We usually add a regularization term to prevent overfitting and more can be learnt at the wikipedia article on Regularization. So the final optimization problem is:

\[\min_{x \in R^{n}} P(x) = \frac{1}{m}\sum_{i=1}^{m}L(x;a_i,y_i)) + \frac{\lambda}{2}||x||^2\]

This is an unconstrained optimization problem and there are numerous algorithms to solve it. A simple one is Gradient Decent. Before we go into the details of Gradient Descent, let us talk about the general framework of an optimization algorithm. Consider the following general optimization problem.

\[\min f(x) \\ \text{s.t.}\quad x \in \mathcal{F}\]

where $\mathcal{F}$ is a convex set of feasible solutions. When $\mathcal{F}$ is $\mathbb{R}^n$, then we have an unconstrained optimization problem.

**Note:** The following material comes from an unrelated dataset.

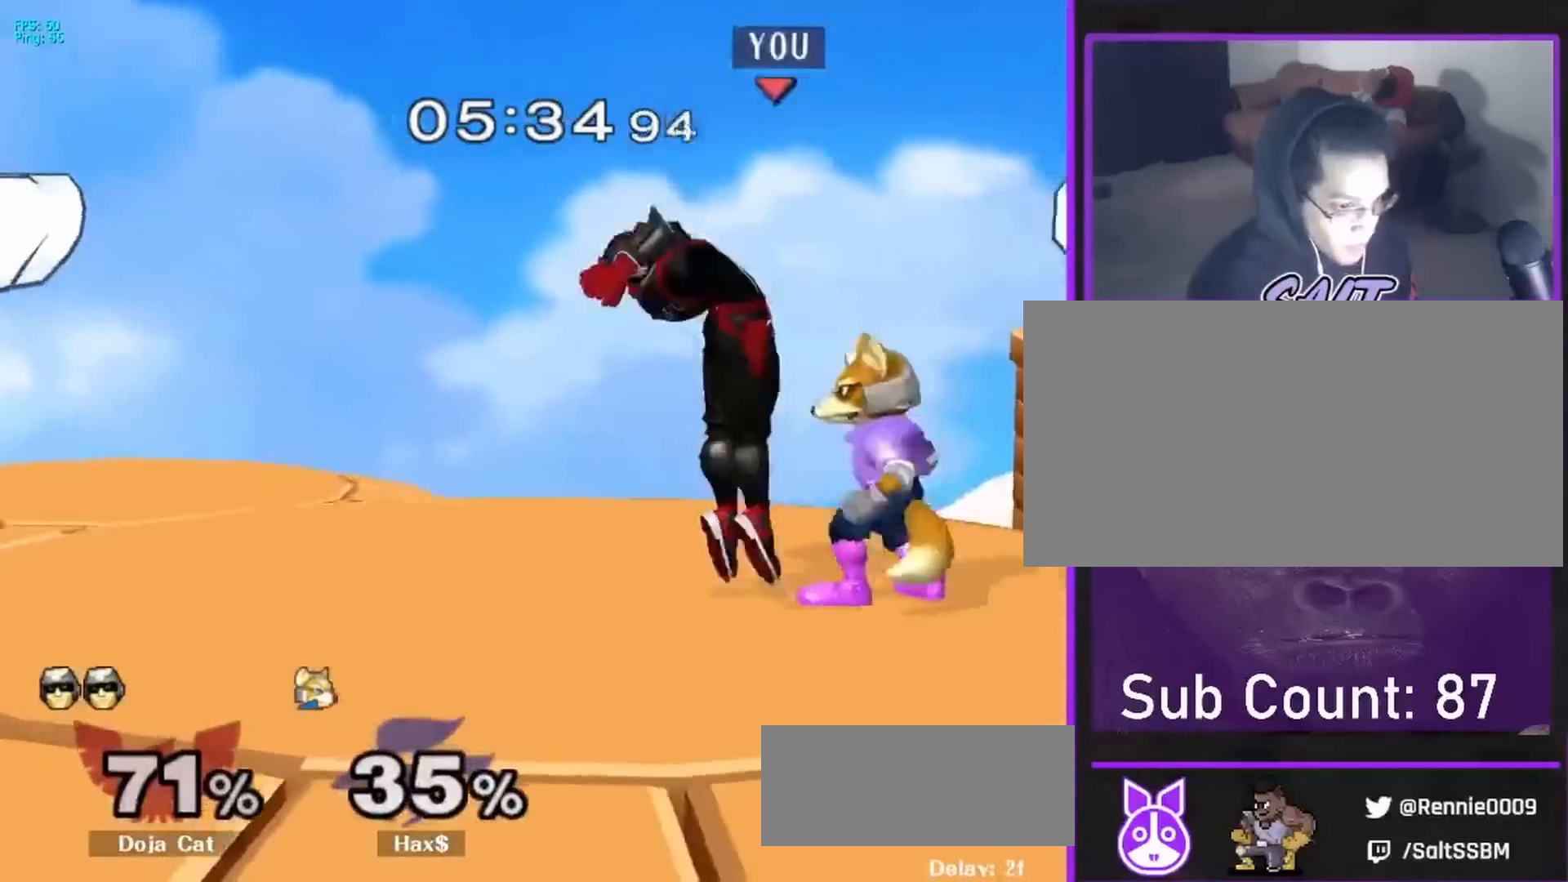
{"dt_ms": 500, "buttons": [], "left_stick": "center", "right_stick": "center", "events": [[33, "right_stick", "down-right"], [100, "right_stick", "center"], [250, "left_stick", "down"], [283, "R1", "down"], [400, "left_stick", "center"], [417, "R1", "up"]]}
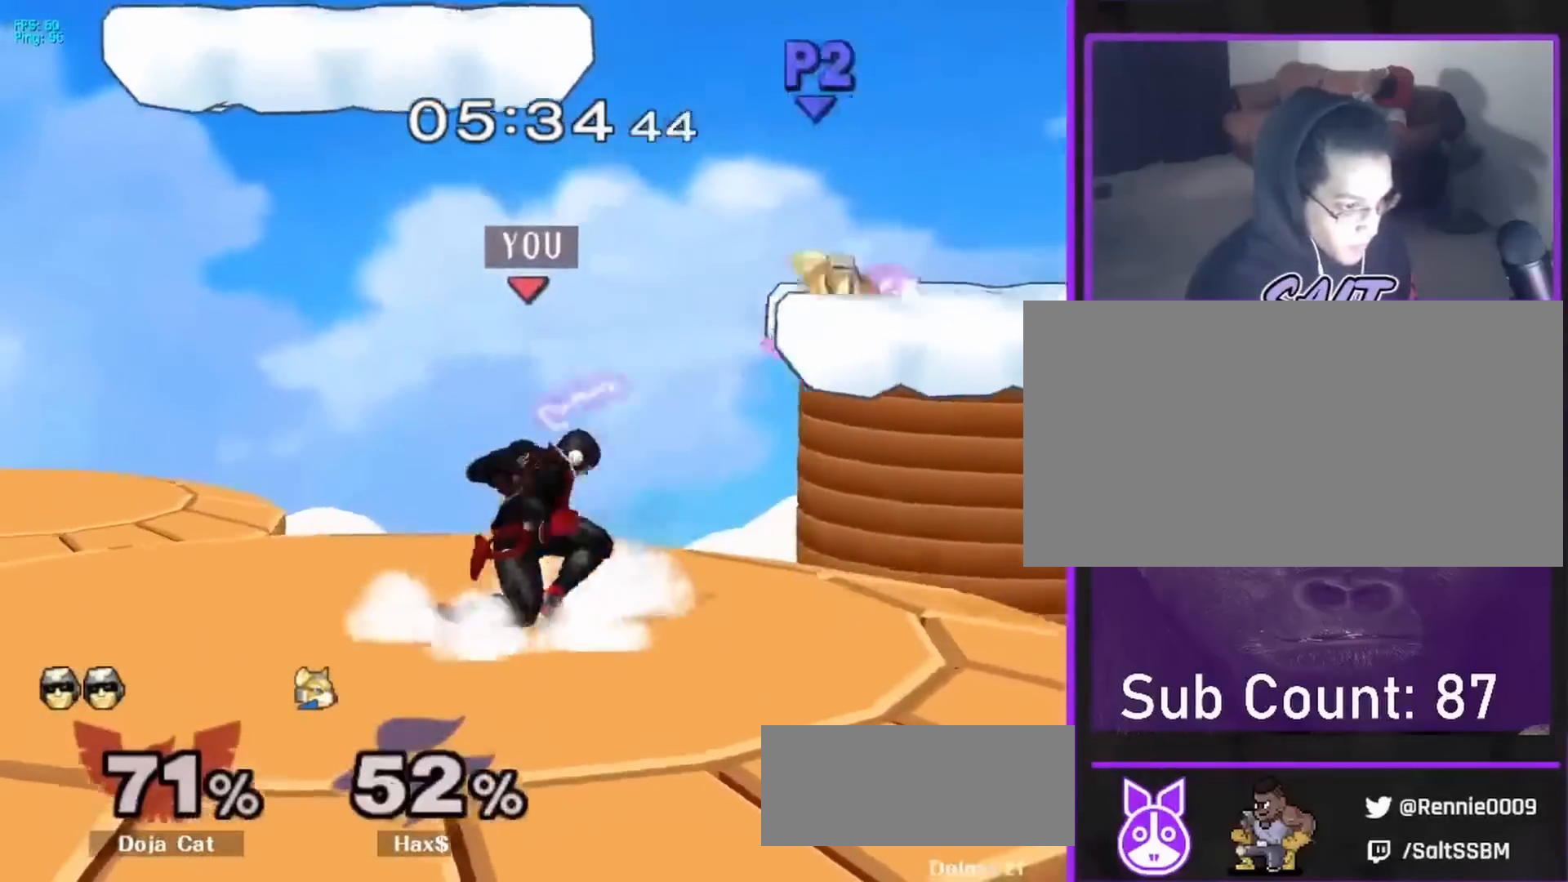
{"dt_ms": 500, "buttons": [], "left_stick": "right", "right_stick": "center", "events": [[117, "left_stick", "right"], [317, "left_stick", "center"], [400, "left_stick", "left"], [500, "left_stick", "right"]]}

Step 0: Given $x^{0}$ is the first feasible solution.

Step 1: Find a search direction, $s^{k}$ which satisfies $\delta f(x^{k}, s^{k}) < 0$, where $\delta f(x^{k}, s^{k}). $ is the directional derivative: $\delta f(x^{k}, s^{k})= \nabla f(x)^{T}s$. If we cannot find such a direction, then STOP! Optimum found.

Step 2: Perform a 1 dimensional Line Search to obtain that $\alpha^{k}$ which minimizes $f(x^{k} + \alpha_{k} s^{k})$

Step 3: Update $x^{k}$ as $x^{k+1} \gets x^{k} + \alpha_{k}s^{k}$ and $k \gets k+1$

Step 4: Check for stopping criteria and if they are met, STOP, else, GOTO Step 1

The above steps are taken and modified from the excellent and free “Nonlinear Optimization” text book written by my advisor and his colleagues (E. De Klerk, C. Roos, T. Terlaky)

Let us try to use the above framework for Gradient Descent.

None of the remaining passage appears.